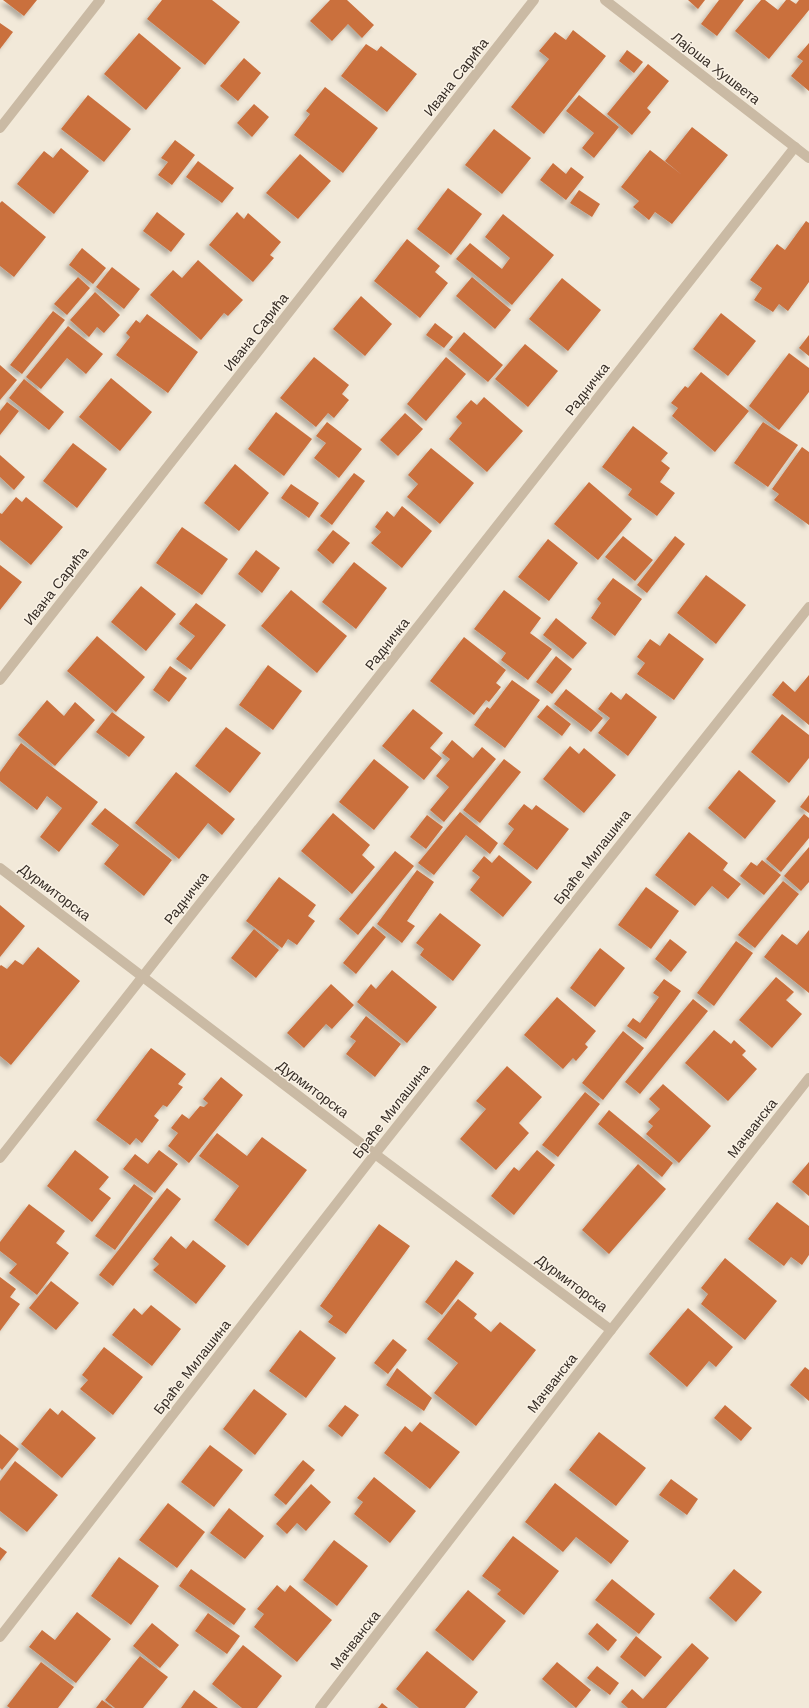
<svg xmlns="http://www.w3.org/2000/svg" width="809" height="1708" viewBox="0 0 809 1708" font-family="'Work Sans',sans-serif">
<style>
.building{fill:#ca6f3e;filter:url(#shadow)}
.lines{fill:none;stroke-linecap:round;stroke-linejoin:round}
.minor{stroke:#cabaa4;stroke-width:10}
.labels{text-anchor:middle;dominant-baseline:central;stroke-width:3;stroke-linejoin:round;paint-order:stroke}
.street-label{font-size:14px;fill:#362d26;stroke:#faf2e5}
</style>
<defs>
<filter id="shadow"><feDropShadow dx="-3.5" dy="3.5" stdDeviation="2" flood-color="#0004"/></filter>
</defs>
<rect width="100%" height="100%" fill="#f2e9d9"/>
<g class="building">
<path d="M3,0H37L24,16Z"/>
<path d="M162,0H212L240,22L205,65L147,19Z"/>
<path d="M330,0H347L374,25L362,38L348,24L332,41L310,21Z"/>
<path d="M688,0H705L698,9Z"/>
<path d="M719,0H744L717,36L701,24Z"/>
<path d="M761,0H765L778,10L786,0H790L796,4L799,0H809V10L769,59L735,31Z"/>
<path d="M0,23L13,32L0,49Z"/>
<path d="M573,30L606,56L544,134L511,107L549,59L539,51L555,32L566,40Z"/>
<path d="M139,33L181,68L146,110L104,74Z"/>
<path d="M809,43V91L791,76L803,61L797,57Z"/>
<path d="M366,44L377,51L381,46L417,74L387,112L341,76Z"/>
<path d="M627,50L643,62L634,73L619,61Z"/>
<path d="M244,58L261,73L238,101L220,86Z"/>
<path d="M648,64L669,81L647,108L651,112L632,135L607,114Z"/>
<path d="M325,87L378,128L343,173L294,135L310,114L306,111Z"/>
<path d="M88,95L131,129L104,162L61,129Z"/>
<path d="M579,95L619,127L594,158L582,148L594,133L566,111Z"/>
<path d="M254,104L269,117L252,137L237,123Z"/>
<path d="M692,127L728,155L672,224L655,212L649,220L633,207L639,201L621,187L650,150L682,175L665,161Z"/>
<path d="M494,129L531,158L502,194L465,165Z"/>
<path d="M175,140L195,155L172,185L158,175L168,162L161,158Z"/>
<path d="M61,148L89,171L54,214L17,184L44,151L53,158Z"/>
<path d="M300,154L331,181L298,219L266,193Z"/>
<path d="M198,161L234,188L222,203L186,177Z"/>
<path d="M553,163L566,174L571,167L584,177L566,200L540,180Z"/>
<path d="M448,188L482,214L451,255L417,229Z"/>
<path d="M579,190L600,204L592,217L570,203Z"/>
<path d="M2,201L46,237L14,277L0,266V203Z"/>
<path d="M157,212L185,234L171,252L143,231Z"/>
<path d="M237,212L244,219L248,213L281,242L270,255L274,258L253,282L209,245Z"/>
<path d="M503,214L554,255L512,305L456,259L470,243L502,269L510,258L485,237Z"/>
<path d="M806,221L809,223V282L788,311L779,304L773,312L754,300L762,288L750,280L777,244L785,250Z"/>
<path d="M407,239L440,266L435,272L448,283L420,318L374,281Z"/>
<path d="M82,248L106,268L93,284L69,265Z"/>
<path d="M198,260L243,300L228,316L224,313L201,340L150,295L173,270L182,278Z"/>
<path d="M112,267L140,289L124,309L96,287Z"/>
<path d="M78,277L90,288L67,315L54,304Z"/>
<path d="M472,277L511,310L495,329L456,296Z"/>
<path d="M562,278L601,310L568,351L529,319Z"/>
<path d="M95,292L120,315L104,333L97,327L89,337L70,320Z"/>
<path d="M361,296L392,324L365,356L333,329Z"/>
<path d="M53,311L65,320L22,374L10,365Z"/>
<path d="M721,313L756,341L728,376L693,349Z"/>
<path d="M147,314L198,352L168,393L116,355L130,337L126,333L136,320L140,323Z"/>
<path d="M435,323L453,337L444,348L426,335Z"/>
<path d="M68,326L103,354L86,374L67,358L41,389L26,377Z"/>
<path d="M464,332L503,365L488,382L449,350Z"/>
<path d="M809,335V356L799,348Z"/>
<path d="M525,344L558,371L528,407L495,379Z"/>
<path d="M789,353L809,368V392L779,430L749,406Z"/>
<path d="M314,357L349,385L342,394L349,400L334,418L328,413L316,427L280,398Z"/>
<path d="M446,357L466,374L426,421L407,404Z"/>
<path d="M0,365L17,380L0,400Z"/>
<path d="M701,372L749,411L715,452L672,416L678,408L671,403L685,386L688,388Z"/>
<path d="M111,378L152,412L120,451L79,417Z"/>
<path d="M24,379L64,412L49,430L9,398Z"/>
<path d="M484,397L523,431L487,472L449,439L462,423L456,417L471,400L477,405Z"/>
<path d="M7,402L19,411L0,435V411Z"/>
<path d="M276,412L312,439L284,476L248,449Z"/>
<path d="M405,413L423,429L398,456L380,440Z"/>
<path d="M327,422L362,449L339,478L314,458L326,443L316,436Z"/>
<path d="M763,422L798,445L768,487L734,463Z"/>
<path d="M633,426L668,453L661,461L670,468L660,482L675,493L657,516L628,495L632,489L602,467Z"/>
<path d="M73,443L107,469L77,508L43,481Z"/>
<path d="M802,447L809,452V525L774,500L779,494L772,489Z"/>
<path d="M431,448L474,483L440,524L407,497L418,484L408,475Z"/>
<path d="M0,455L25,477L14,490L0,477Z"/>
<path d="M235,464L269,493L239,531L204,503Z"/>
<path d="M354,473L365,481L332,525L320,516Z"/>
<path d="M589,482L632,519L598,560L554,524Z"/>
<path d="M291,484L319,503L309,518L281,498Z"/>
<path d="M16,497L22,502L26,497L63,527L31,565L0,540V513L2,514Z"/>
<path d="M402,506L432,531L402,568L371,543L381,532L375,527L387,511L394,517Z"/>
<path d="M182,527L228,559L202,595L156,563Z"/>
<path d="M333,530L350,543L333,564L317,550Z"/>
<path d="M623,536L653,560L635,581L605,557Z"/>
<path d="M675,536L685,544L647,593L637,585Z"/>
<path d="M548,539L578,563L549,601L518,577Z"/>
<path d="M256,550L280,568L262,593L238,574Z"/>
<path d="M354,562L387,588L356,629L322,602Z"/>
<path d="M0,565L22,582L0,610Z"/>
<path d="M706,575L746,605L716,644L677,613Z"/>
<path d="M613,578L642,599L615,636L591,618L601,603L597,599Z"/>
<path d="M141,586L176,614L146,651L111,622Z"/>
<path d="M291,590L347,636L317,673L261,626Z"/>
<path d="M504,590L541,618L530,633L552,649L528,680L501,660L506,653L474,629Z"/>
<path d="M196,603L226,625L191,670L176,659L195,636L179,624Z"/>
<path d="M556,618L587,643L573,659L543,635Z"/>
<path d="M669,633L704,659L674,700L637,674L645,663L637,657L650,639L660,646Z"/>
<path d="M97,636L145,677L116,712L67,671Z"/>
<path d="M464,637L506,670L496,683L501,687L489,702L486,700L474,715L430,681Z"/>
<path d="M556,656L572,669L552,694L536,682Z"/>
<path d="M268,665L302,691L273,730L239,705Z"/>
<path d="M170,666L187,678L169,702L153,690Z"/>
<path d="M809,675V725L772,695L783,681L795,692Z"/>
<path d="M512,680L540,700L505,748L474,725L487,707L490,709Z"/>
<path d="M566,689L603,718L591,732L554,704Z"/>
<path d="M611,692L621,700L626,693L657,717L628,756L598,733L610,718L598,709Z"/>
<path d="M47,700L64,716L75,702L95,720L55,766L18,735Z"/>
<path d="M547,705L571,724L562,736L537,717Z"/>
<path d="M413,709L443,733L430,748L442,758L424,780L382,746Z"/>
<path d="M112,712L145,737L129,757L96,732Z"/>
<path d="M782,714L809,735V758L789,783L751,752Z"/>
<path d="M226,727L261,753L230,793L195,766Z"/>
<path d="M452,740L473,758L482,747L496,759L444,822L430,810L449,787L436,776L450,759L442,753Z"/>
<path d="M21,743L98,802L59,852L40,837L62,808L47,796L37,810L0,781V772Z"/>
<path d="M570,746L579,754L584,748L616,775L584,813L543,779Z"/>
<path d="M374,759L409,787L374,830L339,802Z"/>
<path d="M504,759L521,772L480,823L463,810Z"/>
<path d="M739,770L776,801L745,839L708,808Z"/>
<path d="M176,772L235,819L222,835L208,823L179,859L135,823Z"/>
<path d="M809,795V813L800,807Z"/>
<path d="M524,804L532,810L536,805L569,829L537,870L503,844L514,829L508,824Z"/>
<path d="M105,808L172,860L144,896L104,864L119,845L91,824Z"/>
<path d="M460,812L498,843L490,854L466,835L434,875L418,863Z"/>
<path d="M333,813L370,845L362,855L375,867L352,894L301,851Z"/>
<path d="M804,814L809,818V838L781,872L766,859Z"/>
<path d="M427,815L443,827L426,849L410,837Z"/>
<path d="M689,832L728,863L723,870L741,884L728,899L712,886L695,906L655,875Z"/>
<path d="M809,847V882L801,891L784,876Z"/>
<path d="M395,851L414,866L358,935L339,919Z"/>
<path d="M499,855L532,882L503,917L470,890L480,877L472,871L484,856L492,863Z"/>
<path d="M762,860L781,875L764,895L740,876L751,862L757,866Z"/>
<path d="M417,870L434,882L407,921L415,926L402,943L377,924Z"/>
<path d="M279,877L316,905L308,916L315,921L297,945L288,939L282,948L246,921Z"/>
<path d="M783,881L799,894L755,948L738,935Z"/>
<path d="M646,887L679,911L651,949L618,925Z"/>
<path d="M0,905L25,926L0,957Z"/>
<path d="M440,913L481,945L453,981L420,955L424,949L416,943Z"/>
<path d="M373,926L386,937L356,974L343,963Z"/>
<path d="M254,929L279,950L256,978L231,958Z"/>
<path d="M809,930V993L764,957L782,934L797,945Z"/>
<path d="M670,939L687,952L671,972L655,959Z"/>
<path d="M736,941L753,953L714,1006L697,993Z"/>
<path d="M38,947L80,981L11,1065L0,1056V966L1,965L7,969L15,960L23,965Z"/>
<path d="M600,948L625,968L595,1007L570,988Z"/>
<path d="M392,970L437,1007L407,1043L357,1002L371,984L376,989Z"/>
<path d="M776,977L794,992L786,1000L802,1014L772,1048L739,1020Z"/>
<path d="M664,979L681,991L646,1039L627,1026L633,1018L640,1023L659,997L653,993Z"/>
<path d="M331,984L354,1005L332,1029L326,1024L304,1048L287,1033Z"/>
<path d="M557,997L596,1031L585,1044L588,1047L576,1061L573,1058L563,1069L524,1035Z"/>
<path d="M693,999L708,1011L640,1094L625,1082Z"/>
<path d="M366,1016L401,1044L375,1077L346,1054L356,1041L350,1037Z"/>
<path d="M714,1030L731,1044L734,1040L746,1051L742,1055L757,1069L728,1101L685,1063Z"/>
<path d="M623,1031L644,1048L603,1100L582,1083Z"/>
<path d="M151,1048L186,1074L178,1084L183,1087L167,1107L163,1105L154,1116L159,1120L142,1143L136,1138L130,1145L96,1120Z"/>
<path d="M507,1066L542,1097L519,1123L529,1133L496,1170L460,1139L486,1109L476,1101Z"/>
<path d="M221,1077L243,1095L189,1163L168,1146L178,1133L171,1128L182,1114L189,1119L200,1106L204,1107L208,1103L203,1099Z"/>
<path d="M663,1084L711,1126L679,1163L646,1134L653,1126L648,1122L660,1109L649,1099Z"/>
<path d="M585,1092L600,1104L558,1157L542,1145Z"/>
<path d="M609,1110L673,1163L662,1177L598,1124Z"/>
<path d="M217,1133L247,1156L262,1137L307,1170L248,1246L214,1220L239,1186L199,1156Z"/>
<path d="M75,1150L109,1177L99,1189L111,1198L92,1222L47,1186Z"/>
<path d="M159,1150L178,1164L155,1193L123,1169L135,1154L148,1164Z"/>
<path d="M537,1150L555,1165L514,1215L491,1196L514,1167L519,1171Z"/>
<path d="M809,1162V1196L792,1182Z"/>
<path d="M638,1164L666,1189L609,1254L582,1230Z"/>
<path d="M134,1184L153,1198L115,1250L95,1236Z"/>
<path d="M167,1188L181,1199L113,1286L99,1275Z"/>
<path d="M777,1202L809,1226V1255L802,1265L791,1257L784,1266L748,1239Z"/>
<path d="M29,1204L65,1231L56,1243L69,1253L37,1295L9,1273L17,1264L0,1251V1242Z"/>
<path d="M379,1224L410,1246L346,1334L328,1322L333,1316L320,1306Z"/>
<path d="M171,1236L186,1249L193,1240L226,1266L196,1304L153,1270L159,1264L153,1259Z"/>
<path d="M725,1258L777,1301L745,1340L701,1304L708,1294L701,1288Z"/>
<path d="M456,1260L474,1273L442,1315L425,1302Z"/>
<path d="M0,1277L16,1289L10,1297L20,1304L0,1331Z"/>
<path d="M51,1281L79,1303L56,1330L29,1308Z"/>
<path d="M458,1299L477,1314L474,1318L491,1332L500,1322L536,1350L476,1426L434,1393L458,1363L427,1339Z"/>
<path d="M151,1305L181,1329L152,1366L112,1335L134,1308L142,1315Z"/>
<path d="M688,1308L733,1347L716,1367L709,1361L687,1387L649,1354Z"/>
<path d="M300,1330L336,1358L306,1398L269,1371Z"/>
<path d="M393,1339L407,1350L388,1374L374,1363Z"/>
<path d="M104,1347L143,1377L113,1415L80,1389L88,1380L82,1375Z"/>
<path d="M805,1367L809,1370V1401L790,1385Z"/>
<path d="M397,1368L432,1398L424,1411L386,1385Z"/>
<path d="M254,1389L287,1414L255,1455L223,1429Z"/>
<path d="M345,1405L359,1415L342,1437L328,1426Z"/>
<path d="M725,1405L752,1428L741,1441L714,1418Z"/>
<path d="M50,1408L58,1415L62,1410L96,1438L62,1478L21,1444Z"/>
<path d="M420,1422L460,1452L430,1489L384,1453L405,1426L412,1432Z"/>
<path d="M599,1432L646,1468L616,1506L569,1470Z"/>
<path d="M0,1434L19,1449L2,1470L0,1468Z"/>
<path d="M210,1445L243,1470L214,1507L181,1482Z"/>
<path d="M303,1460L315,1470L286,1505L274,1495Z"/>
<path d="M15,1461L58,1495L27,1532L0,1511V1481Z"/>
<path d="M374,1477L416,1511L390,1543L354,1514L363,1502L357,1498Z"/>
<path d="M671,1479L698,1499L687,1515L659,1495Z"/>
<path d="M555,1483L629,1541L611,1564L576,1537L563,1552L525,1522Z"/>
<path d="M311,1484L331,1502L306,1531L297,1523L287,1534L276,1524Z"/>
<path d="M168,1503L205,1532L177,1568L139,1540Z"/>
<path d="M229,1508L264,1536L245,1559L210,1533Z"/>
<path d="M513,1536L559,1571L524,1615L497,1594L501,1590L482,1576Z"/>
<path d="M334,1540L368,1566L337,1606L303,1580Z"/>
<path d="M0,1547L7,1552L0,1561Z"/>
<path d="M119,1557L159,1586L131,1625L91,1596Z"/>
<path d="M191,1569L246,1609L234,1625L179,1586Z"/>
<path d="M734,1569L762,1592L736,1622L709,1598Z"/>
<path d="M612,1579L655,1614L639,1634L595,1600Z"/>
<path d="M277,1585L285,1592L290,1585L332,1620L297,1662L254,1627L264,1614L257,1609Z"/>
<path d="M468,1590L506,1621L473,1661L435,1630Z"/>
<path d="M77,1612L111,1639L76,1683L29,1647L42,1630L55,1640Z"/>
<path d="M208,1613L240,1636L227,1654L195,1631Z"/>
<path d="M152,1623L179,1645L160,1668L133,1646Z"/>
<path d="M597,1623L617,1640L608,1651L588,1634Z"/>
<path d="M636,1636L662,1657L645,1677L620,1657Z"/>
<path d="M692,1643L709,1658L666,1708H628L621,1702L632,1689L643,1699Z"/>
<path d="M243,1645L282,1676L257,1708H242L212,1684Z"/>
<path d="M427,1651L478,1692L465,1708H419L396,1689Z"/>
<path d="M140,1656L168,1677L143,1708H115L105,1700Z"/>
<path d="M41,1662L74,1687L58,1708H10L7,1706Z"/>
<path d="M557,1662L591,1690L576,1708L542,1679Z"/>
<path d="M597,1666L619,1683L610,1695L587,1678Z"/>
<path d="M194,1690L218,1708H181Z"/>
<path d="M102,1700L113,1708H96Z"/>
<path d="M382,1703L388,1708H378Z"/>
</g>
<g class="lines">
<g class="minor">
<path d="M605,0L809,158"/>
<path d="M0,128L100,0"/>
<path d="M0,680L534,0"/>
<path d="M0,868L375,1154L611,1330"/>
<path d="M0,1158L795,147"/>
<path d="M0,1637L375,1154L809,607"/>
<path d="M320,1708L611,1330L809,1078"/>
</g>
</g>
<g class="labels">
<g class="street-label">
<text transform="translate(716 68) rotate(38)">Лајоша Хушвета</text>
<text transform="translate(456 77) rotate(-52)">Ивана Сарића</text>
<text transform="translate(256 332) rotate(-52)">Ивана Сарића</text>
<text transform="translate(587 389) rotate(-52)">Радничка</text>
<text transform="translate(56 586) rotate(-52)">Ивана Сарића</text>
<text transform="translate(387 644) rotate(-52)">Радничка</text>
<text transform="translate(592 857) rotate(-52)">Браће Милашина</text>
<text transform="translate(55 892) rotate(37)">Дурмиторска</text>
<text transform="translate(186 898) rotate(-52)">Радничка</text>
<text transform="translate(313 1089) rotate(37)">Дурмиторска</text>
<text transform="translate(391 1111) rotate(-52)">Браће Милашина</text>
<text transform="translate(752 1128) rotate(-52)">Мачванска</text>
<text transform="translate(572 1283) rotate(37)">Дурмиторска</text>
<text transform="translate(192 1367) rotate(-52)">Браће Милашина</text>
<text transform="translate(552 1383) rotate(-52)">Мачванска</text>
<text transform="translate(355 1640) rotate(-52)">Мачванска</text>
</g>
</g>
</svg>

++++++++

▸ **About this task**: Each line above where the word "Милашина" occurs should be returned in full.

▸ **Your response**:
<text transform="translate(592 857) rotate(-52)">Браће Милашина</text>
<text transform="translate(391 1111) rotate(-52)">Браће Милашина</text>
<text transform="translate(192 1367) rotate(-52)">Браће Милашина</text>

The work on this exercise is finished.